The Times-Picayune has a fascinating account of what went on at Michoud during Katrina.
With the future of the nation’s manned space program hanging in the balance, 36 workers rode out the storm at the Michoud Assembly Facility, battling terrifying winds, torrential rain and a life-threatening storm surge. They managed to keep all four of the plant’s pumps operating throughout the storm, which prevented water from entering the factory’s main buildings.
And, perhaps most important, Michoud’s levees held firm even as other levees in the area broke under Katrina’s punishment and flooded 80 percent of the city. No one is sure yet whether the success of the levees was a function of better design, maintenance, nonstop pumping or just pure luck, but days after Katrina was gone, the Michoud site emerged as an island of green surrounded by a miles-wide wasteland of submerged neighborhoods and washed-out highways.
At one point during the storm, a string of runaway barges slammed into the concrete flood wall that rises from the levee protecting Michoud from the Mississippi River-Gulf Outlet. The impact cracked the wall, but it didn’t break through the flood protection structure.
“If (the barges) had broke that wall, we would have been on top of (a roof) waiting for helicopters to rescue us,” said Joe Barrett, a Michoud equipment operator who stayed during the storm.
The plant sustained about $120 million in damage, Michoud spokesman Marion LaNasa said. NASA received $324.8 million from Congress in December for hurricane recovery efforts at Michoud and Stennis Space Center in nearby Hancock County, Miss., where shuttle engines are test-fired.
But the damage could have been much worse.
As Katrina roared through New Orleans on Aug. 29, a group of workers at Michoud known as the ride-out crew did everything they could to save the factory from the storm’s hardest punch.
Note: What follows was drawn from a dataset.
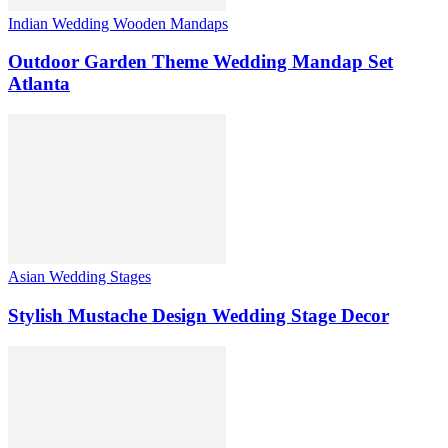
Indian Wedding Wooden Mandaps
Outdoor Garden Theme Wedding Mandap Set
Atlanta
Asian Wedding Stages
Stylish Mustache Design Wedding Stage Decor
They manned the plant’s four pumps until 4 a.m., when winds reached hurricane force at Michoud as Katrina’s eye approached southeastern Louisiana, said Malcolm Wood, the plant’s critical operations and maintenance manager, who headed the crew. Before leaving their post at the pump station, the workers filled the machines with fuel and left them running. Together, the pumps removed 250,000 gallons of water an hour from the 832-acre complex.
Looks like Jefferson Parish President Aaron Broussard could benefit from a lesson in pump operations from the Michoud rideout crew.
The storm dumped 14 inches of rain on the plant, and winds sent a 20-foot-high storm surge lapping over a 19 ?-foot-high levee protecting its southeastern side. But the pumps kept running, and the factory’s most critical buildings stayed dry…
Barrett and the other pump operators rode in a large dump truck to the pump station. As they approached, they saw the renegade string of barges pushed against a levee floodwall not far from where the station outflow pipes cross into the waterway.
Barrett noticed cracks in the wall, but no water was leaking through them. “That was a big eye-opener,” he said…
With roads flooded outside of the plant, helicopters became the only means of delivering supplies to the ride-out crew during the first week after the storm.
Shades of the power plant in Lucifer’s Hammer. I’m told that the MAF pumps not only kept the facility more or less dry, but protected part of the Folger’s coffee processing plant down the street from flooding, thanks to a low-lying portion of the plant being within the levees protecting Michoud.
The article makes a passing reference to the tank that was in the VAB at the time of the hurricane, and was hit by a falling chunk of the concrete roof. Rumor has it that it may not be worth the expense of stripping the foam from the LOx tank and putting it back through proof testing and X-ray inspection, given the short remaining life of the Shuttle program, and that as a result it may end up being the first full ET ever to be scrapped.